Problems selling Autopilot options at lower price-points is perhaps one reason why Tesla’s CEO fears selling the $35,000 Model 3. Not only is the car launching during a phase-out of the crucial Federal Tax Credit, but gross margin pressure may come from less customers purchasing “pure margin” options relative to the S & X, an issue not many investors have considered. While important costs like the powertrain likely haven’t improved relative to S & X, if the Model 3 has achieved small cost improvements in areas like the newly “minimalistic” interior, a portion of any cost improvements will be offset by less people purchasing “pure margin” Autopilot options.

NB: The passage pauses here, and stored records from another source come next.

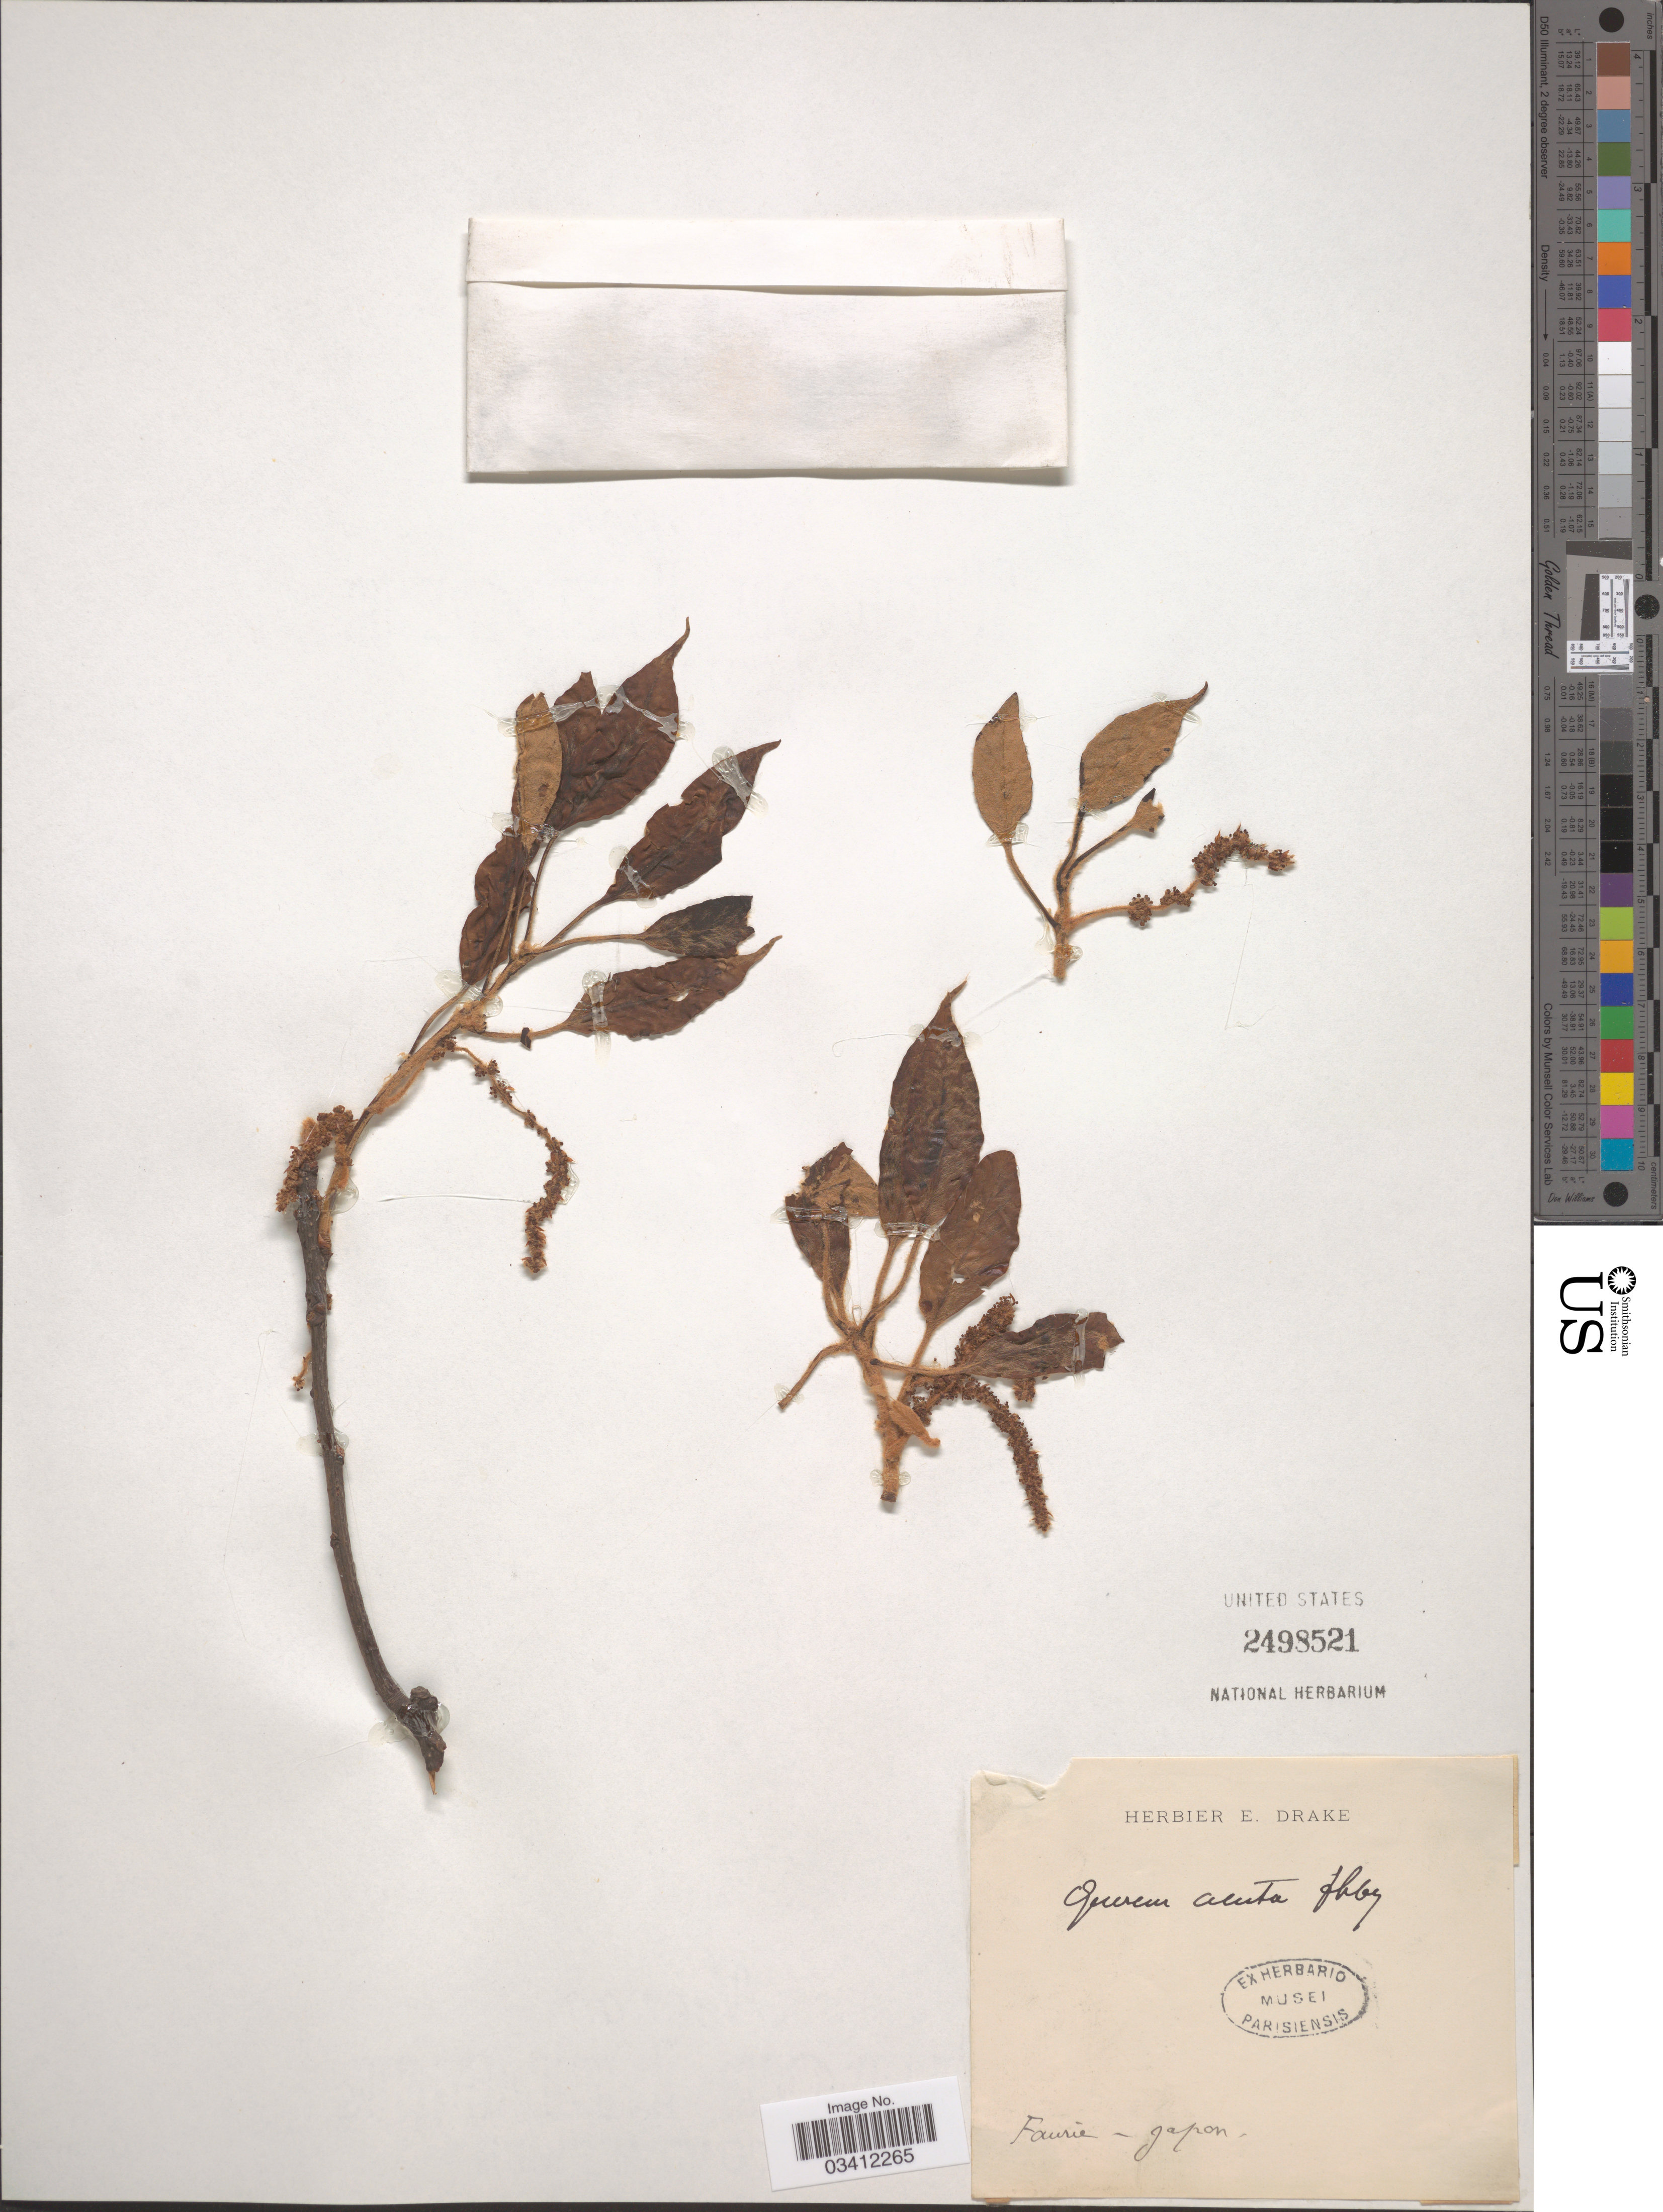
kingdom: Plantae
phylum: Tracheophyta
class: Magnoliopsida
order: Fagales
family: Fagaceae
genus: Quercus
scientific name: Quercus sessiliflora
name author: Salisb.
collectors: -. Faurie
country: Japan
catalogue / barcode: US 2498521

Comparison to Tesla Motors Club
Our 59% purchase-rate for EAP compares to a 66% estimate in the Tesla Motors Club Model 3 order tracker spreadsheet. Firstly, the TMC tracker is essentially just a survey and is not solely made up of delivered cars. The delta can be explained by the fact that Tesla forums of this type are generally made up of the most loyal of Tesla product evangelists, a group who tend to rigorously defend their right to use Autopilot. We observed used-car listings on TMC and found that the purchase-rate of Autopilot was much higher on TMC listings than for all other sites observed, which validates this logic. In other words, it appears that people who really love Tesla are more likely to purchase Autopilot. This would theoretically not bode well for the purchase-rate at the mass-market level, where the proportion of total customers who are loyal Tesla evangelists and Elon Musk enthusiasts (eg. The types of customers who buy more than one car and wear Tesla clothing) will presumably decrease with a move away from the niche and into the mass market.
Recent announcements from Tesla management may be a response to a low Model 3 Autopilot purchase-rate. Tesla recently announced free trials of Autopilot for owners without the feature. Musk has also recently been ramping up Autopilot capability claims lately, saying that Tesla will begin to “enable full self-driving features” in August of this year. Tesla also recently raised the price to purchase Full-Self Driving after delivery, while not budging on the upfront-purchase price in an apparent attempt to increase the FSD purchase-rate at delivery.
Those who put down reservations years ago for the Model 3 were likely expecting a $35,000 car, especially considering the loud unveil in 2017 mentioned only one battery type and one price-- $35,000. When the company began taking reservations for the Model 3 in early 2016, the price of the Autopilot feature was $2,500. It is now $5,000 despite various setbacks after losing Mobileye. Not only are customers now faced with a 40% increase in the base price of the car, but since they placed their reservation the price of Autopilot has doubled, and they now risk receiving only half, or less, of the federal tax credit. Tesla’s use of the large reservation backlog number is misleading, given that it mostly represents demand for a $35,000 car—a car that does not exist. The commonly referenced reservation backlog number should continue to be questioned and Tesla should be more honest with its customers.
Disclosure: I/we have no positions in any stocks mentioned, and no plans to initiate any positions within the next 72 hours.